To demonstrate cattle can get the job done at minimal cost, he turned 30 head onto 50 fenced acres last year. After about three months, most of the phragmites were gone. Holdaway was not in it for the money, but the rancher who owned the cattle paid him $1,500.
A source of food and water
Downstream to the north, the Great Salt Lake is Utah’s iconic body of water. But the much smaller Utah Lake is the one most connected with the state’s pioneer and Indigenous heritage.
Unlike the vast saline lake, Utah Lake provided a seemingly inexhaustible source of food and water, and people lived and worked on its shores. According to some pioneer accounts, fish were so plentiful that they could be hauled in by hand or unbaited hooks.
Today, Saratoga Springs, Lehi, Vineyard and other fast-growing cities border the lake, and new subdivisions are pressing against its high waterline.
These waters sustained Utahns, both Indigenous and Latter-day Saints, in ways the Great Salt Lake never could, and yet, few nontribal Utahns knew much about Utah Lake or even cared about it.
“All of the early [pioneers] were very practical in their orientation. They were not looking for recreation or beauty. They were looking for food,” Rushforth says. “It was well into the 20th century that we began treating sewage. We used to run raw sewage into the lake.”
The effluent, along with uncontrolled industrial and agricultural runoff, degraded the water quality with nutrients and heavy metals. Subsequently a “negative narrative” about Utah Lake took root that persists to this day, and is now helping to promote a radical proposal to “restore” the lake by dredging and building artificial islands.
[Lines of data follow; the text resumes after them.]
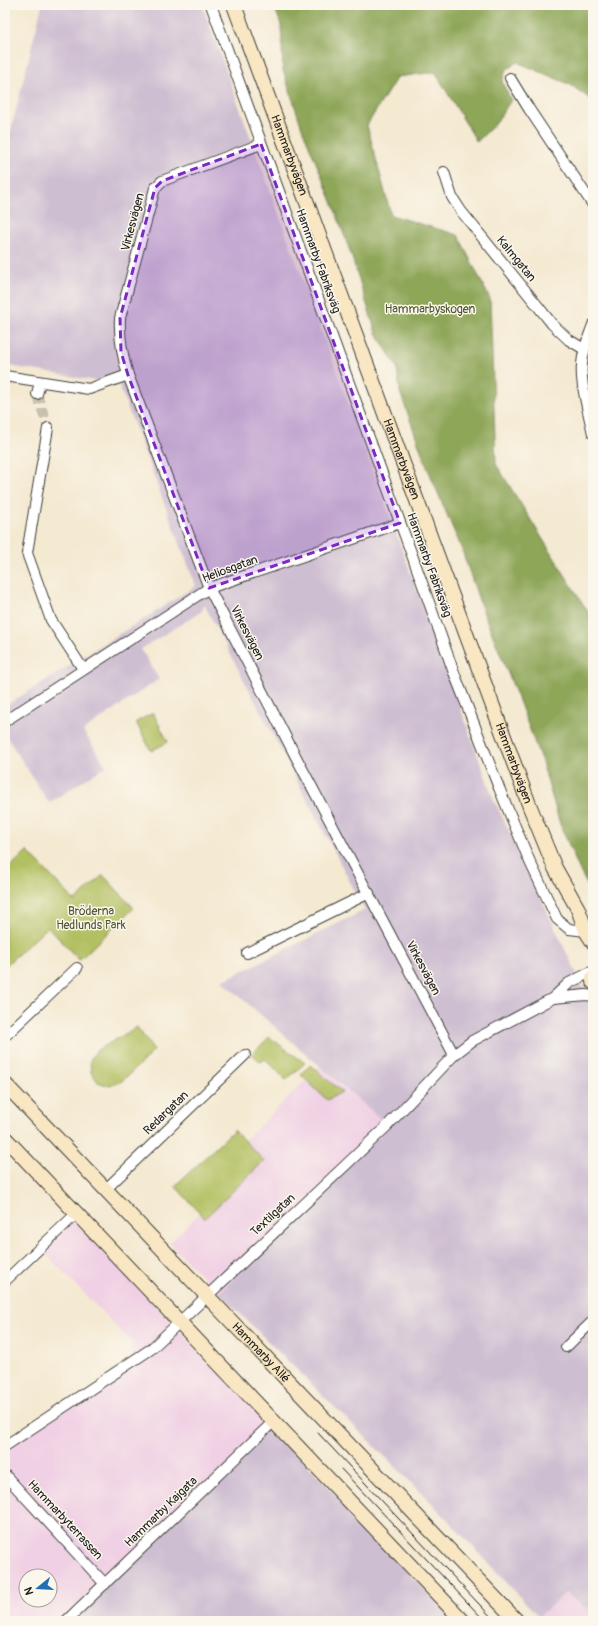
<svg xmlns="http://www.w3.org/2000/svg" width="598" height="1626" viewBox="0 0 598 1626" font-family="Pangolin,sans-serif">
  <rect width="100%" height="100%" fill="#fbf7ec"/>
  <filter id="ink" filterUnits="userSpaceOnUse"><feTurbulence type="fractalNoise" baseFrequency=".025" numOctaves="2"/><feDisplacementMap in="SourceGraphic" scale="8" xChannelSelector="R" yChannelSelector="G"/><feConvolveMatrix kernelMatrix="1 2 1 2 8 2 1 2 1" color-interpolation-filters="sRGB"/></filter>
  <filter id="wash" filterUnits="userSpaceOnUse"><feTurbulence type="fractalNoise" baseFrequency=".012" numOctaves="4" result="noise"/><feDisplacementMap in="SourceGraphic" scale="16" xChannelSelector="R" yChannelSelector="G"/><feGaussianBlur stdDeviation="0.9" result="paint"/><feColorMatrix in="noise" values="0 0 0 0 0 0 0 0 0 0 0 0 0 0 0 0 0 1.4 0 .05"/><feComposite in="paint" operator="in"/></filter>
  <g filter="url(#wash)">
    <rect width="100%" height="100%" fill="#f4e9d1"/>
    <g fill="#f0d0e4" fill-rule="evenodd">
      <path d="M 320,1066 L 389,1125 L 219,1293 L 169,1243 L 209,1204 L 245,1140 Z"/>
      <path d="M 73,1219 L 269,1424 L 65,1621 L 5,1621 L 5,1447 L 129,1364 L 131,1342 L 41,1249 ZM 26,1576 L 50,1576 L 50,1600 L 26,1600 Z"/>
      <path d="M 565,1593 L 593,1613 L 593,1621 L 543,1621 L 539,1617 Z"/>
    </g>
    <g fill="#cebed1">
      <path d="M 42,5 L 202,5 L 494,800 L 593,1008 L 593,1613 L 565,1593 L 539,1617 L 428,1499 L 219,1293 L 389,1126 L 222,981 L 365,910 L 204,604 L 202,611 L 141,649 L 159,679 L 83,731 L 106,766 L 49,803 L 5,734 L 5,706 L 196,586 L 119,385 L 5,365 L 5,154 Z"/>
      <path d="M 269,1424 L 449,1615 L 443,1621 L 65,1621 Z"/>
    </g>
    <g fill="#b3c062" stroke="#686e3f">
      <path d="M 153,713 L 168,742 L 151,751 L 136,722 Z"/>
      <path d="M 27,851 L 75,901 L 103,875 L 134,908 L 79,960 L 48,927 L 5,966 L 5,872 Z"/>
      <path d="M 137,1027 L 154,1051 L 122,1081 L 110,1086 L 98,1082 L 91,1072 L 90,1060 L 96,1051 Z"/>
      <path d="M 269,1037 L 305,1063 L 286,1080 L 265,1059 L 261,1062 L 252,1054 Z"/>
      <path d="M 310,1065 L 342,1092 L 327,1100 L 301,1075 Z"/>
      <path d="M 234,1130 L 264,1161 L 205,1218 L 175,1186 Z"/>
    </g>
    <path fill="#8ea658" stroke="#55613a" d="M 274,5 L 593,5 L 593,101 L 571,85 L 517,62 L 506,70 L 502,82 L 511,100 L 496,123 L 477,142 L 435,72 L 397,77 L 367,125 L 391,215 L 458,235 L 490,299 L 496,464 L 593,620 L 593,896 L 580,871 L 560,824 L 542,762 L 518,698 L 481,606 L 462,550 L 427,467 L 400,392 L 397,367 L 376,333 L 350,251 L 331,199 L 303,131 L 283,70 L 281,25 Z"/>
  </g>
  <g filter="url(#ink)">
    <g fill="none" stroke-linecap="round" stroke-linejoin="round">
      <path stroke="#c9c0ad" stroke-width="10" stroke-dasharray="10 5" stroke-linecap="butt" d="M 37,394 L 48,428"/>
      <defs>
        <g id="street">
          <path d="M 211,5 L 420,577 L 453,670 L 499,788 L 530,862 L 557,919 L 569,929 L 586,931"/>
          <path d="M 510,78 L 529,109 L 593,205"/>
          <path d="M 261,144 L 162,181 L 155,188 L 120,318 C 119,338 122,355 128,375 L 209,588 L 296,757 L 454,1055"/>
          <path d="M 444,172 L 452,197 L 461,211 L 537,305 L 552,324 L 569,340 L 584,349"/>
          <path d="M 593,325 C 588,338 583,350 582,364 C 580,385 589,413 593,434"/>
          <path d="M 5,376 L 89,389 L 128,375"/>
          <path d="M 37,394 L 40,382"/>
          <path d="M 48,428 L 27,553 L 51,620 L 83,669"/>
          <path d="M 5,721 L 209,588 L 400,523"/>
          <path d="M 247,953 L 369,893"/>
          <path d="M 553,998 L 586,995 L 593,996"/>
          <path d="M 5,1036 L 77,968"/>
          <path d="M 106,1189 L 245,1055"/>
          <path d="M 5,1281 L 77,1213"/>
          <path d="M 566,1347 L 593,1321"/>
          <path d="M 5,1446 L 151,1349 L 387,1126 L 454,1055 L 472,1041 L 553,998 L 569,983 L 593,971"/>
          <path d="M 5,1475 L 105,1584"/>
          <path d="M 66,1621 L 274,1421"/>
        </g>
        <g id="secondary">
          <path id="s1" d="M 234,5 L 530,807 L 555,868 L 578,909 L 586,931 L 593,942"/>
          <path d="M 593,978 L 593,982"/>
          <path id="s2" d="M 5,1084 L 517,1621"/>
          <path d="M 5,1138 L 463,1621"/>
        </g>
      </defs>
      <use href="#street" stroke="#3c3b37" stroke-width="12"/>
      <use href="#secondary" stroke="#3c3b37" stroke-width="16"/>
      <use href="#street" stroke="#fff" stroke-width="10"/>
      <use href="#secondary" stroke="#f9e7c3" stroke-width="14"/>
      <g stroke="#1c1c1c" stroke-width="1">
        <path d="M 318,1433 L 495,1621"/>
        <path d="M 341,1469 L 485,1621"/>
      </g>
    </g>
  </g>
  <path fill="#7b2cbf" fill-opacity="0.2" stroke="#7b2cbf" stroke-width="3" stroke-dasharray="8 5" stroke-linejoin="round" d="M 261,144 L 400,523 L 209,588 L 128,375 L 121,352 L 120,318 L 155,188 L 162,181 Z"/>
  <g text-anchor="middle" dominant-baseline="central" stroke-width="3" stroke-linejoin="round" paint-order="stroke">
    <g font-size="12" fill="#1c1c1c" stroke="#fbf7ec">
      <text stroke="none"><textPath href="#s1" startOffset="160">Hammarbyvägen</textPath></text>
      <text transform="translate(133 222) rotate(-75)">Virkesvägen</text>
      <text transform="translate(516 259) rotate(51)">Kalmgatan</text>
      <text transform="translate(318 261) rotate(70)">Hammarby Fabriksväg</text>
      <text stroke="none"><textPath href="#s1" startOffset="484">Hammarbyvägen</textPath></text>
      <text transform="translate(429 565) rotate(70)">Hammarby Fabriksväg</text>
      <text transform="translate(230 569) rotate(-20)">Heliosgatan</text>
      <text transform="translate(247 633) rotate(63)">Virkesvägen</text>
      <text stroke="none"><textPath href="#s1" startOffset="808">Hammarbyvägen</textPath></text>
      <text transform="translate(423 968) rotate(62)">Virkesvägen</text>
      <text transform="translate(166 1113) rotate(-44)">Redargatan</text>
      <text transform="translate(273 1215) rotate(-43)">Textilgatan</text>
      <text stroke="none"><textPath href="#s2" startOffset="371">Hammarby Allé</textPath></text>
      <text transform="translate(161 1512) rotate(-44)">Hammarby Kajgata</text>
      <text transform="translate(65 1520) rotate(47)">Hammarbyterrassen</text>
    </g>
    <g font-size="12" fill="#515534" stroke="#fbf7ec">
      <text x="430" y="309">Hammarbyskogen</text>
      <text x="91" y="911">Bröderna<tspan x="91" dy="14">Hedlunds Park</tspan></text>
    </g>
  </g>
  <rect width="598" height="1626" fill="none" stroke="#fbf7ec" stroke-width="20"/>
  <g transform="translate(38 1588) rotate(252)"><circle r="19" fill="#fbf7ec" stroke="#a29f99"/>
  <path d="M0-3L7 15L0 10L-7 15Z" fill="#1f6fb2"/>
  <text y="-6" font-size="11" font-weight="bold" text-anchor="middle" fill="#1c1c1c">N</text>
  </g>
</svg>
In February, at his monthly news conference, Utah Gov. Spencer Cox declared the lake so compromised that a major intervention is in order.
“There’s no question Utah Lake is a disaster right now. It’s our most underutilized asset. It’s our most underutilized resource. And every year we have major issues with Utah Lake. There has to be dredging, and it’s incredibly expensive,” he said. “Everyone also agrees that something has to be done with Utah Lake. The controversy is over what and how to pay for it.”
Seven generations ahead
Cox is expected to sign legislation creating the Utah Lake Authority, a powerful new state agency with jurisdiction over land-use and rehabilitation decisions.
Rushforth and other scientists who study the lake reject this characterization of the lake’s condition, arguing current restoration efforts — like phragmites and carp removal along with habitat restoration — are working. Endangered June suckers are rebounding and algal blooms are declining, except in Provo Bay.
“The lake restoration people are doing their best to spread, to deepen the negative narrative,” Rushforth says. “The lake is not toxic. The lake is not deeply polluted. The lake has lots of nutrients and always has had. The lake is very productive and always will be.”
The company behind the Utah Lake Restoration Project argues the lake is terminally ill due to accumulated pollutants in lakebed sediments. It proposes deepening the lake by 7 feet and sequestering the contaminated sediments into 34 new islands, some of which would be developed. According to the promotional literature, the result would be a clear, clean lake with beaches and navigable water for recreation.
What dredging proponents call “restoration,” however, Mary Murdock Meyer describes as desecration of a sacred place. Her people may no longer live in Utah Valley, but she says they deserve a say in what happens to the lake that sustained their ancestors.
Like the endangered June suckers, the Timpanogos “have endured near extinction and deserve to live,” Meyer says. “Think about tomorrow and the future generations. We, as native people, say you must look ahead seven generations when making decisions because what we decide today affects future generations.”